Experimenten met biologische landbouw

Als medewerker van de Rijksdienst voor de IJsselmeerpolders was Nico de Jong in de jaren tachtig betrokken bij een experiment met biologische landbouw aan de Winkelweg in Zeewolde. Hij vertelt:

luzerne

Verbouwen van luzerne in Oostelijk Flevoland, 1959 (collectie Vereniging voor de Bedrijfsvoorlichting van de IJsselmeerpolders).

Alle rechten voorbehouden

In de jaren tachtig zag men ook wel dat er een einde moest komen aan de manier waarop men toen boerde, met erg veel gebruik van kunstmest en chemische bestrijdingsmiddelen in de landbouw. Die werkwijze zou op een gegeven moment het milieu te veel aantasten. Dat begon al een beetje in de jaren zeventig. Er werd steeds meer van die middelen gebruik gemaakt. De arbeidskrachten in de landbouw verdwenen omdat de landbouw zich mechaniseerde.
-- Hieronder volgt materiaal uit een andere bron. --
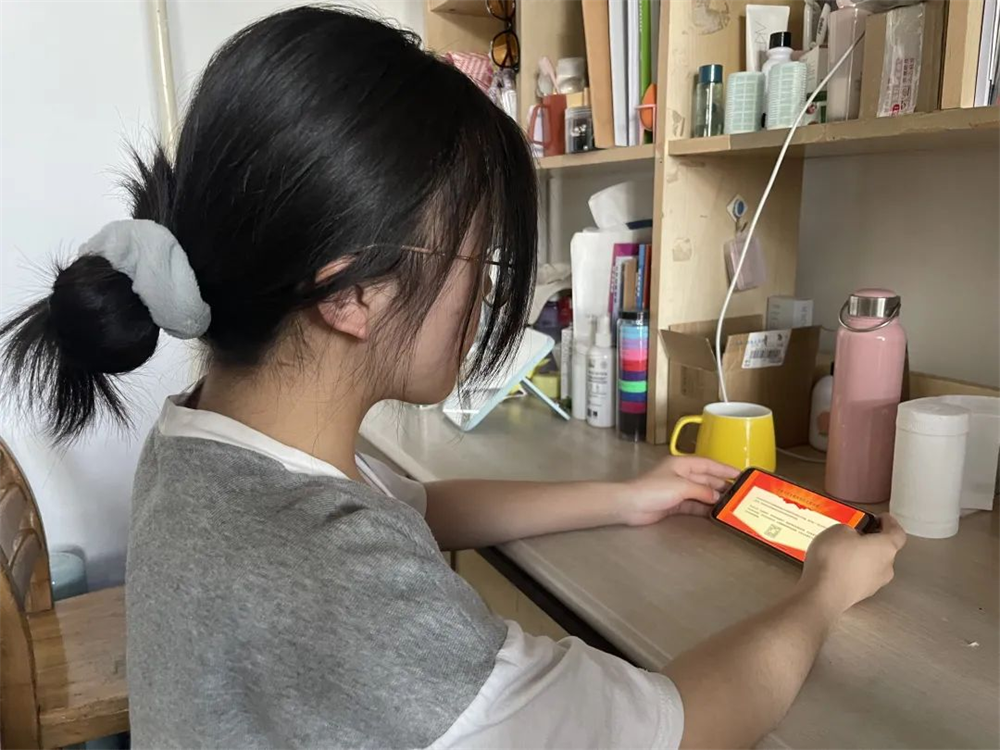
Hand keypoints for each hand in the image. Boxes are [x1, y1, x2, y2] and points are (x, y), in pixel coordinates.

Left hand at [619, 456, 740, 525]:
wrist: (630, 505)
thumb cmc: (654, 489)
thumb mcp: (681, 486)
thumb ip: (702, 490)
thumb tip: (717, 496)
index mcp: (682, 463)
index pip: (708, 464)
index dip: (724, 469)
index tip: (741, 473)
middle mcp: (681, 475)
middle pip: (706, 479)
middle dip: (721, 485)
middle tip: (740, 493)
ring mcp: (677, 490)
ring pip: (701, 493)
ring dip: (714, 498)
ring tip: (732, 504)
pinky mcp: (674, 504)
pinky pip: (693, 505)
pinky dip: (704, 508)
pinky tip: (716, 513)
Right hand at [798, 514, 906, 615]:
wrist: (823, 593)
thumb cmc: (834, 558)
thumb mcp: (838, 530)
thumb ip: (850, 529)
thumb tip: (852, 536)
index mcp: (886, 547)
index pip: (897, 533)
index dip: (890, 523)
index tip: (881, 518)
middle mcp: (886, 567)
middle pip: (884, 550)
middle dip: (871, 541)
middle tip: (855, 533)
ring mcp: (875, 583)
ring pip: (872, 565)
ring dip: (861, 557)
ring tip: (840, 551)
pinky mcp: (861, 594)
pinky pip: (860, 576)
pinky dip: (851, 570)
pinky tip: (835, 566)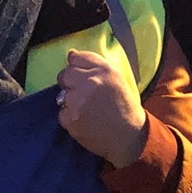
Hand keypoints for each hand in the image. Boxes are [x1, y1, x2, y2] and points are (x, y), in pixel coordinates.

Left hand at [57, 49, 147, 167]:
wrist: (129, 137)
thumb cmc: (125, 108)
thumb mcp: (116, 79)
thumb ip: (95, 65)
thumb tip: (70, 54)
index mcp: (104, 70)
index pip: (76, 58)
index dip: (76, 68)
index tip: (81, 77)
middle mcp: (90, 82)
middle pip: (64, 75)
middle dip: (69, 84)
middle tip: (83, 96)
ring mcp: (78, 101)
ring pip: (62, 96)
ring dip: (70, 104)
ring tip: (88, 112)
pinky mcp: (71, 119)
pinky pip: (62, 115)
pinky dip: (70, 120)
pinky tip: (85, 123)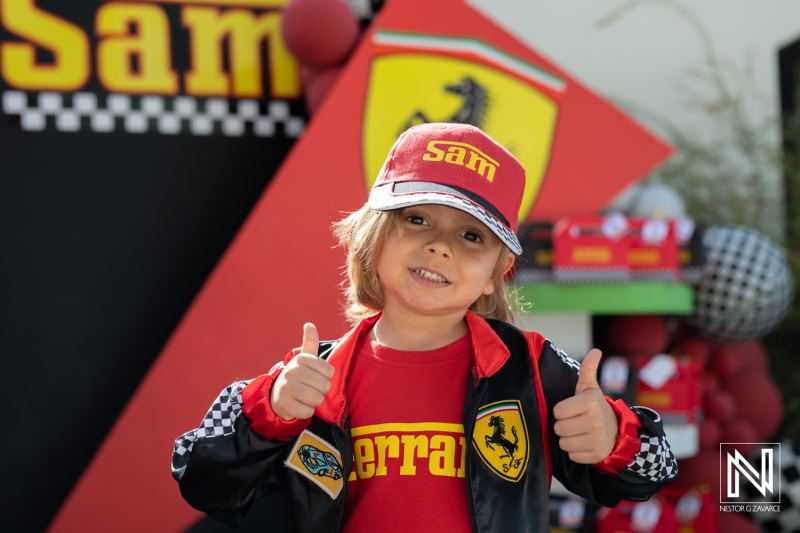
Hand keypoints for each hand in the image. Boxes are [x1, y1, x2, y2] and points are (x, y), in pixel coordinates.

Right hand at [270, 323, 334, 420]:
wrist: (275, 395)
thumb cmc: (297, 376)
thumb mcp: (304, 359)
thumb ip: (310, 342)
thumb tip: (309, 324)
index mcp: (301, 358)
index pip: (330, 372)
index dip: (325, 378)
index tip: (313, 377)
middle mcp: (292, 370)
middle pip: (325, 387)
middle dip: (320, 391)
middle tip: (309, 389)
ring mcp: (287, 387)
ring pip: (317, 400)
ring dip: (313, 402)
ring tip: (304, 398)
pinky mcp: (284, 404)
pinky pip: (308, 412)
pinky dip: (305, 412)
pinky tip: (297, 405)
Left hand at [552, 349, 618, 463]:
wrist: (617, 431)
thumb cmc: (596, 408)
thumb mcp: (590, 388)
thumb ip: (588, 369)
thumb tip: (595, 351)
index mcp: (590, 403)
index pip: (558, 411)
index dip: (562, 411)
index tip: (572, 410)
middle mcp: (595, 421)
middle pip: (559, 428)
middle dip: (564, 426)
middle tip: (575, 422)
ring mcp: (597, 440)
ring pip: (563, 443)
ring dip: (568, 439)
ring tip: (579, 433)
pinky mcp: (596, 455)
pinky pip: (572, 455)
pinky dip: (576, 451)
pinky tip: (584, 443)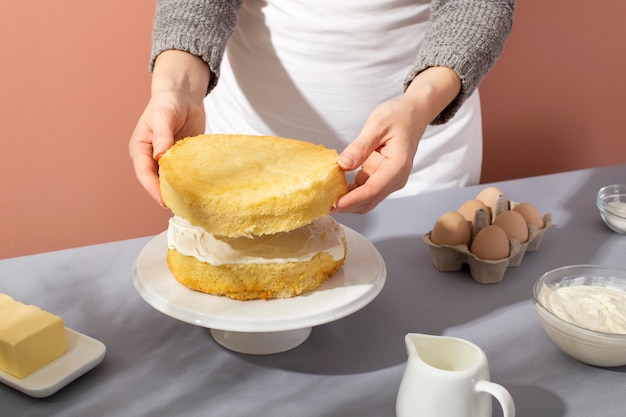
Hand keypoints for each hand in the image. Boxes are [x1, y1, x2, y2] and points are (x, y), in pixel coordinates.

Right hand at [128, 51, 209, 205]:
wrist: (183, 95)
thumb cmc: (168, 103)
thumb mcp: (163, 116)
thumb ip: (162, 135)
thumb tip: (160, 156)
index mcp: (141, 149)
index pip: (144, 174)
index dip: (153, 189)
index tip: (165, 202)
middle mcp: (152, 158)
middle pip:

Die boeren hadden eigenlijk ook geen capaciteit meer om veel zelf in die gewassen te zitten wieden. Dus werden er steeds meer middelen ontwikkeld die dat onkruid bestreden. Ook de ziektebestrijding werd altijd met chemische middelen gedaan.

Sommigen zeiden dus: "Dat moet eigenlijk veranderen", en toen is die gedachte van de biologische landbouw er gekomen. Dat hield dus in zonder het gebruik van bestrijdingsmiddelen, en als het kon ook zonder kunstmest, te gaan boeren. Dat is iets wat in deze tijd eigenlijk heel normaal is, maar toen was de gangbare landbouw nog helemaal in trek. Toen heeft de Rijksdienst voor de IJsselmeerpolders  gezegd: "Wij houden hier aan de Winkelweg 500 hectare grond, en gaan we hier beginnen." Het idee kwam van de dienst, misschien wel weer onder druk van buiten, maar in feite was de RIJP heel autonoom in de dingen die ze konden beginnen en die hebben toen gezegd:

"We gaan daar in dat gebied grond in exploitatie nemen waar we geen gebruik meer maken van chemische bestrijdingsmiddelen en kunstmest."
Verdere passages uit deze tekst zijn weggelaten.